» **WHAT THE EXERCISE ASKS**: Look below for the line that contains "X99410000Y-89931204D03*", then quote it and all the lines after it, exactly, with the pictures left out.

» **MATERIAL PROVIDED**:
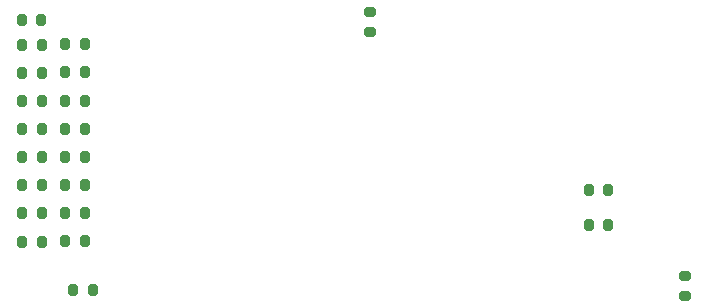
<source format=gbr>
%TF.GenerationSoftware,KiCad,Pcbnew,7.99.0-1900-g89780d353a*%
%TF.CreationDate,2023-07-25T10:26:20+03:00*%
%TF.ProjectId,KSS,4b53532e-6b69-4636-9164-5f7063625858,rev?*%
%TF.SameCoordinates,Original*%
%TF.FileFunction,Paste,Top*%
%TF.FilePolarity,Positive*%
%FSLAX46Y46*%
G04 Gerber Fmt 4.6, Leading zero omitted, Abs format (unit mm)*
G04 Created by KiCad (PCBNEW 7.99.0-1900-g89780d353a) date 2023-07-25 10:26:20*
%MOMM*%
%LPD*%
G01*
G04 APERTURE LIST*
G04 Aperture macros list*
%AMRoundRect*
0 Rectangle with rounded corners*
0 $1 Rounding radius*
0 $2 $3 $4 $5 $6 $7 $8 $9 X,Y pos of 4 corners*
0 Add a 4 corners polygon primitive as box body*
4,1,4,$2,$3,$4,$5,$6,$7,$8,$9,$2,$3,0*
0 Add four circle primitives for the rounded corners*
1,1,$1+$1,$2,$3*
1,1,$1+$1,$4,$5*
1,1,$1+$1,$6,$7*
1,1,$1+$1,$8,$9*
0 Add four rect primitives between the rounded corners*
20,1,$1+$1,$2,$3,$4,$5,0*
20,1,$1+$1,$4,$5,$6,$7,0*
20,1,$1+$1,$6,$7,$8,$9,0*
20,1,$1+$1,$8,$9,$2,$3,0*%
G04 Aperture macros list end*
%ADD10RoundRect,0.200000X0.200000X0.275000X-0.200000X0.275000X-0.200000X-0.275000X0.200000X-0.275000X0*%
%ADD11RoundRect,0.200000X-0.200000X-0.275000X0.200000X-0.275000X0.200000X0.275000X-0.200000X0.275000X0*%
%ADD12RoundRect,0.200000X0.275000X-0.200000X0.275000X0.200000X-0.275000X0.200000X-0.275000X-0.200000X0*%
%ADD13RoundRect,0.200000X-0.275000X0.200000X-0.275000X-0.200000X0.275000X-0.200000X0.275000X0.200000X0*%
G04 APERTURE END LIST*
D10*
%TO.C,P8*%
X97430000Y-97100000D03*
X95780000Y-97100000D03*
%TD*%
%TO.C,P2*%
X97430000Y-82802408D03*
X95780000Y-82802408D03*
%TD*%
%TO.C,P3*%
X97430000Y-85185340D03*
X95780000Y-85185340D03*
%TD*%
D11*
%TO.C,P10*%
X99410000Y-82782408D03*
X101060000Y-82782408D03*
%TD*%
%TO.C,P11*%
X99410000Y-85165340D03*
X101060000Y-85165340D03*
%TD*%
D10*
%TO.C,I1*%
X97365000Y-78370000D03*
X95715000Y-78370000D03*
%TD*%
D11*
%TO.C,I2*%
X100105000Y-101210000D03*
X101755000Y-101210000D03*
%TD*%
D10*
%TO.C,P7*%
X97430000Y-94717068D03*
X95780000Y-94717068D03*
%TD*%
D11*
%TO.C,P9*%
X99410000Y-80399476D03*
X101060000Y-80399476D03*
%TD*%
%TO.C,P14*%
X99410000Y-92314136D03*
X101060000Y-92314136D03*
%TD*%
D12*
%TO.C,T1*%
X125240000Y-79335000D03*
X125240000Y-77685000D03*
%TD*%
D13*
%TO.C,T2*%
X151910000Y-100055000D03*
X151910000Y-101705000D03*
%TD*%
D10*
%TO.C,P1*%
X97430000Y-80419476D03*
X95780000Y-80419476D03*
%TD*%
%TO.C,P6*%
X97430000Y-92334136D03*
X95780000Y-92334136D03*
%TD*%
%TO.C,P4*%
X97430000Y-87568272D03*
X95780000Y-87568272D03*
%TD*%
D11*
%TO.C,P16*%
X99410000Y-97080000D03*
X101060000Y-97080000D03*
%TD*%
%TO.C,P15*%
X99410000Y-94697068D03*
X101060000Y-94697068D03*
%TD*%
D10*
%TO.C,P5*%
X97430000Y-89951204D03*
X95780000Y-89951204D03*
%TD*%
D11*
%TO.C,G2*%
X143715000Y-95710000D03*
X145365000Y-95710000D03*
%TD*%
%TO.C,P13*%
X99410000Y-89931204D03*
X101060000Y-89931204D03*
%TD*%
%TO.C,P12*%
X99410000Y-87548272D03*
X101060000Y-87548272D03*
%TD*%
%TO.C,G1*%
X143715000Y-92760000D03*
X145365000Y-92760000D03*
%TD*%
M02*

</source>
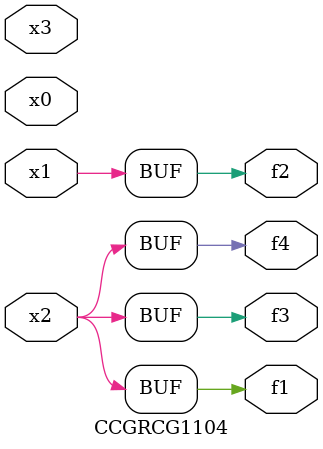
<source format=v>
module CCGRCG1104(
	input x0, x1, x2, x3,
	output f1, f2, f3, f4
);
	assign f1 = x2;
	assign f2 = x1;
	assign f3 = x2;
	assign f4 = x2;
endmodule

</source>
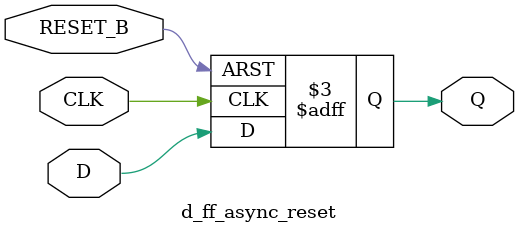
<source format=v>
module d_ff_async_reset (
    input D, RESET_B, CLK,
    output Q
);

reg Q;

always @(posedge CLK, negedge RESET_B) begin
    if (!RESET_B) begin
        Q <= 0;
    end else begin
        Q <= D;
    end
end

endmodule
</source>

» **EXERCISE OUTPUT**:
X99410000Y-89931204D03*
X101060000Y-89931204D03*
%TD*%
%TO.C,P12*%
X99410000Y-87548272D03*
X101060000Y-87548272D03*
%TD*%
%TO.C,G1*%
X143715000Y-92760000D03*
X145365000Y-92760000D03*
%TD*%
M02*

</source>
<source format=v>
module CCGRCG1104(
	input x0, x1, x2, x3,
	output f1, f2, f3, f4
);
	assign f1 = x2;
	assign f2 = x1;
	assign f3 = x2;
	assign f4 = x2;
endmodule

</source>
<source format=v>
module d_ff_async_reset (
    input D, RESET_B, CLK,
    output Q
);

reg Q;

always @(posedge CLK, negedge RESET_B) begin
    if (!RESET_B) begin
        Q <= 0;
    end else begin
        Q <= D;
    end
end

endmodule
</source>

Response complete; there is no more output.